China – investment in
renewable energy is
rising sharply.
 
Beijing, China — ESI-AFRICA.COM — 02 February 2012 – Growing urbanisation and the resultant environmental threats it generates has led the government of China to invest nearly US$50 billion annually on the development of its renewable energy sector since 2009.

China’s five-year investment in environmental protection is on track to reach US$454 billion. By 2015, its environmental protection industry is expected to top US$317 billion.

China will introduce favourable tax and financial policies to support the development of its green economy, according to its 12th five-year plan, which started last year.
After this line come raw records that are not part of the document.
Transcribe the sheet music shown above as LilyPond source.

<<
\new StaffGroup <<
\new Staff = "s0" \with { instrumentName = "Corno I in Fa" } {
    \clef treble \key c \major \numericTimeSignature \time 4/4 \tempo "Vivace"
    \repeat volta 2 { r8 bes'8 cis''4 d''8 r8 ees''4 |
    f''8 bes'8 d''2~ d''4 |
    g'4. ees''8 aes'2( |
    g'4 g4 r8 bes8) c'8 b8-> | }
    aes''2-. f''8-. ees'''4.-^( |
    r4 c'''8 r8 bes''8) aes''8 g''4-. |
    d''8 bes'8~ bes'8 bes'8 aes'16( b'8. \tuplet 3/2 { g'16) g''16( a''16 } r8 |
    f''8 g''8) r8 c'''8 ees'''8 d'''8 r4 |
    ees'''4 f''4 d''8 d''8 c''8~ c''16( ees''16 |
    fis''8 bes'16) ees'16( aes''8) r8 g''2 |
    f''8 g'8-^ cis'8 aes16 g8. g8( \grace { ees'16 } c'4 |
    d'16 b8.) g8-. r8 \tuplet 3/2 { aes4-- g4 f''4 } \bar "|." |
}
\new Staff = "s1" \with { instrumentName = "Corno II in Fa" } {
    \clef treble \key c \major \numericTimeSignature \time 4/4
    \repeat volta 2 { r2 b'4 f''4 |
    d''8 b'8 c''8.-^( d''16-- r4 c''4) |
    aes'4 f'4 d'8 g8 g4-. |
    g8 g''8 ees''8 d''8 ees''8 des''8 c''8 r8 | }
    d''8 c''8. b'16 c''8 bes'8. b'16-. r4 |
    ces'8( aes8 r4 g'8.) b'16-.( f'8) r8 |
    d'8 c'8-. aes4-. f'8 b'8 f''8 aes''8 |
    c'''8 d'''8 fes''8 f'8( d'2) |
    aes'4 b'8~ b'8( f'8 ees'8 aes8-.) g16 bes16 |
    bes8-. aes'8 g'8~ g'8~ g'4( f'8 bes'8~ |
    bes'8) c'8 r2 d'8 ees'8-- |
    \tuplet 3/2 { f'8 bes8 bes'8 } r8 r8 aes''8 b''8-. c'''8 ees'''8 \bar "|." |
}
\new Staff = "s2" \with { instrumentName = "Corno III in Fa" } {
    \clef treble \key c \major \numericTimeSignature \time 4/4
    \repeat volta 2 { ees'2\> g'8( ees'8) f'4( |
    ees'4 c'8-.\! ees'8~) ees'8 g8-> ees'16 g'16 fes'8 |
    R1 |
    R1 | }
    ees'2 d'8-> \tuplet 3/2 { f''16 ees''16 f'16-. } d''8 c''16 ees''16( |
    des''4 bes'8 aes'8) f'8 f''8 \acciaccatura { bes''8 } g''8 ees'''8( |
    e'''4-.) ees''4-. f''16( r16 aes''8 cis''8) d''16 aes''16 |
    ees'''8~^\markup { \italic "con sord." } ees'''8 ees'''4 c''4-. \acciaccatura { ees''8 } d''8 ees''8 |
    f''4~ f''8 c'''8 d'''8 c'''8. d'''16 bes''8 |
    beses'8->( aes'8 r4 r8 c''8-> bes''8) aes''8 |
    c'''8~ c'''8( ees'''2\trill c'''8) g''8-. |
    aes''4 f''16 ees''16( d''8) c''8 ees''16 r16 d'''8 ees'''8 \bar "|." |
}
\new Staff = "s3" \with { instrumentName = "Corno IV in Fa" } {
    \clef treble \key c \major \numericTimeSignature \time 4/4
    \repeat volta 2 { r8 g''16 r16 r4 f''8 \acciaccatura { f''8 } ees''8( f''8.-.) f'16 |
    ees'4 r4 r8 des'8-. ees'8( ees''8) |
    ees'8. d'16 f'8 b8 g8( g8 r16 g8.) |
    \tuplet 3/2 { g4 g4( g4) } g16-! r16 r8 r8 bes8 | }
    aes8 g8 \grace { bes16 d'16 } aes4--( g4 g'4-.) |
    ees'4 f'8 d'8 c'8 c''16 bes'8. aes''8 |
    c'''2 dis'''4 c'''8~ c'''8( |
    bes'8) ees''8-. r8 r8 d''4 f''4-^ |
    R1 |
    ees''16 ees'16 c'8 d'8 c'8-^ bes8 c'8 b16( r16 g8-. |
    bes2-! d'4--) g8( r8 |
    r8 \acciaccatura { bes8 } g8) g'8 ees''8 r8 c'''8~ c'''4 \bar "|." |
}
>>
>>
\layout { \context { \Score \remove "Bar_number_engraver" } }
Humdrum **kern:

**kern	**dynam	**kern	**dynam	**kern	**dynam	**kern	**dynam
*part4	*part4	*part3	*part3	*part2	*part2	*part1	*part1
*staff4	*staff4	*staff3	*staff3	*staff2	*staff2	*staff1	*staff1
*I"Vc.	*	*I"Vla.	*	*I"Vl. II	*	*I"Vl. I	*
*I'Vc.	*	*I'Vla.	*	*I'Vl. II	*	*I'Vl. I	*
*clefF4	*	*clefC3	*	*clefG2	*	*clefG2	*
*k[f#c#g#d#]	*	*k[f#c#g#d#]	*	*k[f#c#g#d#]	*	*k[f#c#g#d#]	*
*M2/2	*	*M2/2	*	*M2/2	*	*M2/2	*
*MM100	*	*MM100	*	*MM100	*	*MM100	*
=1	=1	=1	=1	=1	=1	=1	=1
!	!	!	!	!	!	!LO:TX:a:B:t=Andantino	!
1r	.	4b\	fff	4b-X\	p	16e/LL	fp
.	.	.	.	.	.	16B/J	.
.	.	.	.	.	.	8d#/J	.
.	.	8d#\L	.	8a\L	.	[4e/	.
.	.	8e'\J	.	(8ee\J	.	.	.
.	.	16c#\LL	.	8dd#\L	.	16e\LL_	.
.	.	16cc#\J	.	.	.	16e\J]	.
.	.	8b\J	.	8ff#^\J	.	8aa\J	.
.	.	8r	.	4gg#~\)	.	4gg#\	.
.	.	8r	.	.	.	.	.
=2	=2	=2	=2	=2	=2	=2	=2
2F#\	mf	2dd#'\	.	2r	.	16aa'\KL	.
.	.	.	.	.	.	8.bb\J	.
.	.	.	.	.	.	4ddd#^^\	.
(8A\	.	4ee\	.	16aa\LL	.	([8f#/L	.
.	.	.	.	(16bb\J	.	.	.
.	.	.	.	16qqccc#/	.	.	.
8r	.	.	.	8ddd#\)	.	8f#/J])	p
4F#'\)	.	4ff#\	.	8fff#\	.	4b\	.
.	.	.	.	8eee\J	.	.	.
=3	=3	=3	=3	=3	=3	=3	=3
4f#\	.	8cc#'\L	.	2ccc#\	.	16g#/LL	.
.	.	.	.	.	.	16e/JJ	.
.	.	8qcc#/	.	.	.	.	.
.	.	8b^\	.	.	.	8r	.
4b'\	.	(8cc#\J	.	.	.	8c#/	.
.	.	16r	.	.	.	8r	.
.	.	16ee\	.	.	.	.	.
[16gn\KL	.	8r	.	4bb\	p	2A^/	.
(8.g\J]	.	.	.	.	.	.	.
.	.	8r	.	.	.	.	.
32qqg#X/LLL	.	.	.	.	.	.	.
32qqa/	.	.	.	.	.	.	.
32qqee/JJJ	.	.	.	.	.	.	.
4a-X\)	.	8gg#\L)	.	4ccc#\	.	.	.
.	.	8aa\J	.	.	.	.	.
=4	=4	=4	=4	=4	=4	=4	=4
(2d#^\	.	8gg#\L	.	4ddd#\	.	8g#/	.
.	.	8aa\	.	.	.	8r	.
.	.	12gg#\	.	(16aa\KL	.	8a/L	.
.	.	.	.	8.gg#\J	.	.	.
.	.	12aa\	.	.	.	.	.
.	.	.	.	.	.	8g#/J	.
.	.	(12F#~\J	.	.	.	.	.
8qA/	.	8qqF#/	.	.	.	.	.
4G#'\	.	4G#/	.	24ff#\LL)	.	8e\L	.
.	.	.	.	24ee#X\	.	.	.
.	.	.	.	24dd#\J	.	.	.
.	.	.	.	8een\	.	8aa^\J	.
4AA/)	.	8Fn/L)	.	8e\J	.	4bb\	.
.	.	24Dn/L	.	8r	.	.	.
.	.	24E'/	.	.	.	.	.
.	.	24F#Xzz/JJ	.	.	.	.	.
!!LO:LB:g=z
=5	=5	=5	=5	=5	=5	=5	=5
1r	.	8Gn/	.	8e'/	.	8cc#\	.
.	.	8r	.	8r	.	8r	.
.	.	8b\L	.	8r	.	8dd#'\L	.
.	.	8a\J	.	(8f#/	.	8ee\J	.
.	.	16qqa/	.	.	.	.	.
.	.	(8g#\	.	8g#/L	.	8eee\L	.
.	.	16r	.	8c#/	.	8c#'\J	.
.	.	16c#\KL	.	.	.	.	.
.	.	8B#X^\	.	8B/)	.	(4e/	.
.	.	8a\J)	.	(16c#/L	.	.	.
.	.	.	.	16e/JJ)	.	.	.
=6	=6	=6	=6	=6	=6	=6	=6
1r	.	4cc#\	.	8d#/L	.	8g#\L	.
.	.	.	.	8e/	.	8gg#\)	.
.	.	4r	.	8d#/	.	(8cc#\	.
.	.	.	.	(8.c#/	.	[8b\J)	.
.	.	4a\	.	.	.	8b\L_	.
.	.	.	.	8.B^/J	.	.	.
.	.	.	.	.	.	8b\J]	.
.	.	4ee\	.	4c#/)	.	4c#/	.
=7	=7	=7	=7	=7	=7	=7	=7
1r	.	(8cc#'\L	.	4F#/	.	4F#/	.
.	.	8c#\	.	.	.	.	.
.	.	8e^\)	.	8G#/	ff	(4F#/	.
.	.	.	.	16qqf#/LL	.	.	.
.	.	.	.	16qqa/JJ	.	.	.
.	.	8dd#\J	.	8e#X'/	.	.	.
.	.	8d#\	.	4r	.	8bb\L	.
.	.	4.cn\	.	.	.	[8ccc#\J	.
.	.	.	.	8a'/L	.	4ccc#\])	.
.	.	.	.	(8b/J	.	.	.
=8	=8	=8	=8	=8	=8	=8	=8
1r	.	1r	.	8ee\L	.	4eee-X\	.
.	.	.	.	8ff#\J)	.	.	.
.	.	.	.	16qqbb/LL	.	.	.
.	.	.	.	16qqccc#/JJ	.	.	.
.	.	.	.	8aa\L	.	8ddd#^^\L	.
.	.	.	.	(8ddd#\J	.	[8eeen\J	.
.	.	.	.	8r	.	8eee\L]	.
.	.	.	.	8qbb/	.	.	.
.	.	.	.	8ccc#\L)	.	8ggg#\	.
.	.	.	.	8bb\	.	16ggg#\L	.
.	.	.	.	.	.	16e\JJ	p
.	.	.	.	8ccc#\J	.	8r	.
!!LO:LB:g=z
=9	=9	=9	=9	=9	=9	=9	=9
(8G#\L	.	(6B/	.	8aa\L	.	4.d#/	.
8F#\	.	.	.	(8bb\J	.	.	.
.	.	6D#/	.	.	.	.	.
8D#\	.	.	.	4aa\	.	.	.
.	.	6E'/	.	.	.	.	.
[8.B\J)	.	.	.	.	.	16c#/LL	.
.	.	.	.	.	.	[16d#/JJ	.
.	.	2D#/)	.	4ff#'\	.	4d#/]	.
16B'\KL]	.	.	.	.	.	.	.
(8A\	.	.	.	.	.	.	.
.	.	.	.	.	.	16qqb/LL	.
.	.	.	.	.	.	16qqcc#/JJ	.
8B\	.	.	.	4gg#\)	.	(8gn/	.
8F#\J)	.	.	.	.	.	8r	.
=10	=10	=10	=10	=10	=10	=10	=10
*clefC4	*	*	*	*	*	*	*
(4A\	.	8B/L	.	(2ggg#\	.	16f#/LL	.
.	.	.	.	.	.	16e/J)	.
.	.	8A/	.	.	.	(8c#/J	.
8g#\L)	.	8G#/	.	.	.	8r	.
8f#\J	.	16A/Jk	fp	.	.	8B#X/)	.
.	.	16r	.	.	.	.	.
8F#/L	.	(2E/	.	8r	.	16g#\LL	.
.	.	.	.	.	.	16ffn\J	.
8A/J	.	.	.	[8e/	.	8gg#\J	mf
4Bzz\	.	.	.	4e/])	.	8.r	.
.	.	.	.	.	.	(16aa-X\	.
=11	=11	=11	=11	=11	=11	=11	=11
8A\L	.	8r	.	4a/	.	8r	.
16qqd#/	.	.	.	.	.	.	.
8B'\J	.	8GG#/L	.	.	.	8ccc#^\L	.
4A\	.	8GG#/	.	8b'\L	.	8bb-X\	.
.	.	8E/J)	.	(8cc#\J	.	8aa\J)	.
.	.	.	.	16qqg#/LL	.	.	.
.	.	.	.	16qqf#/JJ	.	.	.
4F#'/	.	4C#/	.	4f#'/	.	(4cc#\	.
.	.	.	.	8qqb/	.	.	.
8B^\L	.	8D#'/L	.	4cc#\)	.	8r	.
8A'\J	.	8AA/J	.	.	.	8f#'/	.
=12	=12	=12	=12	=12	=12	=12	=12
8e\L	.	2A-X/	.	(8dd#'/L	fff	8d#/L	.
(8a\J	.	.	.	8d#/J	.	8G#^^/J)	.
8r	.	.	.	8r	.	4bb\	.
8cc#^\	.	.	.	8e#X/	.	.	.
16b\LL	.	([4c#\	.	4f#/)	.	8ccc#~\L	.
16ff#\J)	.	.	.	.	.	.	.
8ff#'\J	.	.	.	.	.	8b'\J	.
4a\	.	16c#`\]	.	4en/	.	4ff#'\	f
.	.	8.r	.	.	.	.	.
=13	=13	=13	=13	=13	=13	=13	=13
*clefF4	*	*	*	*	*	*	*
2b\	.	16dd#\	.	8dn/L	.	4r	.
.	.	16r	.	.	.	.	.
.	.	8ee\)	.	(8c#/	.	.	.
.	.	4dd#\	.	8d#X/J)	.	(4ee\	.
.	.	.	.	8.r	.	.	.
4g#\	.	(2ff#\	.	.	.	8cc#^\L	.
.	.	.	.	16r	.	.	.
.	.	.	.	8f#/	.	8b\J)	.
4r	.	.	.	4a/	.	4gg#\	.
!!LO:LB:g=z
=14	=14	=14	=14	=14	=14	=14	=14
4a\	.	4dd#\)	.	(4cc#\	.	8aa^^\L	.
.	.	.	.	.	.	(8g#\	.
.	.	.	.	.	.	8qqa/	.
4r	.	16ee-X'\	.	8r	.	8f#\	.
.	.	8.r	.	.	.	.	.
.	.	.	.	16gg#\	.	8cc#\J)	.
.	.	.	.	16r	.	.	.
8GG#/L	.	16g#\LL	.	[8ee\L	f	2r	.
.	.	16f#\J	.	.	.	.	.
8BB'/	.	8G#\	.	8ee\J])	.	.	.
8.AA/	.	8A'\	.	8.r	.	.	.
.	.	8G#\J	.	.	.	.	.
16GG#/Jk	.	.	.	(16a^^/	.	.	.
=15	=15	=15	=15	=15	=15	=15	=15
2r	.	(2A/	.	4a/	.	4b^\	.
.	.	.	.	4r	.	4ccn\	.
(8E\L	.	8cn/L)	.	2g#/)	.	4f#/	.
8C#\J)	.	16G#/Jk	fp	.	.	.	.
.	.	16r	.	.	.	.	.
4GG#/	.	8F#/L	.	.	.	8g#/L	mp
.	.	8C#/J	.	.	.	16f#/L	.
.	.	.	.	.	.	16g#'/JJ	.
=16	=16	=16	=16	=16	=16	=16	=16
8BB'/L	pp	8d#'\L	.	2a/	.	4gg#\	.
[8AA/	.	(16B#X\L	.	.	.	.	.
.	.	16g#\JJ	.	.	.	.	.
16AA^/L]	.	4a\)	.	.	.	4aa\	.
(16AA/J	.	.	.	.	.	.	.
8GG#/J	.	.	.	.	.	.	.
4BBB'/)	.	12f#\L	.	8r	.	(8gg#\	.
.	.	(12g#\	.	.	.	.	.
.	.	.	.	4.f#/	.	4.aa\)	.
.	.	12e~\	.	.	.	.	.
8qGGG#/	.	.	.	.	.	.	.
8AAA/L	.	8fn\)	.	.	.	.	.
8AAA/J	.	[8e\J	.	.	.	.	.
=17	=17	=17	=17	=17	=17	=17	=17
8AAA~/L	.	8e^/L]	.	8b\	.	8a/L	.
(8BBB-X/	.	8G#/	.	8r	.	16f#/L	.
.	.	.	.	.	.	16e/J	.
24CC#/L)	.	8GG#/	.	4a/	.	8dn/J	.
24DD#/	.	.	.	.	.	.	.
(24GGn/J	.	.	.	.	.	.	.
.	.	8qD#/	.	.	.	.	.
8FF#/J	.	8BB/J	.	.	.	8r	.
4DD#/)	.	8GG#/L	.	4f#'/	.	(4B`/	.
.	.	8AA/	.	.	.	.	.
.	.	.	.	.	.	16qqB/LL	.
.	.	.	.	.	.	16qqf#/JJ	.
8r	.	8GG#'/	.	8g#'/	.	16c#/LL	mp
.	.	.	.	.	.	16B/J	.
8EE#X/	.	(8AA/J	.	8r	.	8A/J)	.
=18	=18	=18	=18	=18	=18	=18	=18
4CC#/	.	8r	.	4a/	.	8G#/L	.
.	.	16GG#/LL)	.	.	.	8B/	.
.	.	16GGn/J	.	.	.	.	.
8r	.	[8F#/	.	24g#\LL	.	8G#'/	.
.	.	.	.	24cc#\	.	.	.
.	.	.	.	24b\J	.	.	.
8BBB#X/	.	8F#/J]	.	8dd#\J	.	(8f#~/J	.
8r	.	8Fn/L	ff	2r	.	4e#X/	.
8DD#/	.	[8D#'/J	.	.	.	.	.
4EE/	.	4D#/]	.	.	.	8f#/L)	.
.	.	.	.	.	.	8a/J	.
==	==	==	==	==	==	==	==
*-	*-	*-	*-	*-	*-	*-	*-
A strong “green” policy is essential if China is to maintain its rapid and sustainable growth. “China will build a good fund- raising environment for companies to develop green technologies by establishing green technology investment and related equity funds,” said Wang Yuqing, deputy director of the Committee of Population, Resources and Environment of the CPPCC National Committee. The transition to a global green economy may generate a large market exceeding US$1 trillion.

During the 12th five-year plan period, the Chinese government will invest US$468 billion in green sectors compared to US$211 billion over the previous five-year period, with a focus on three sectors: waste recycling and re-utilization; clean technologies; and renewable energy. With this amount of public investment, China’s environmental protection industry is expected to continue growing at an average of 15 to 20% per year, and its industrial output is expected to reach US$743 billion, up from US$166 billion in 2010. The multiplier effect of this emerging sector is estimated to be 8 to 10 times larger than other industry sectors.

But Chinese green companies, especially privately-held ones, are facing difficulties in gaining support from capital markets and depend mainly on funds and subsidies provided by the government. Industry experts are advising these companies to seek funding sources outside of the country, including sovereign investment and national funds.

An industry analyst pointed out that China would face challenges in raising funds for the development of its green economy. According to the United Nations Environment Programme, US$750 billion per year from 2010 to 2030 is required to support the transition to a global green economy — and the figure jumps to US$1.6 trillion per year from 2030 to 2050.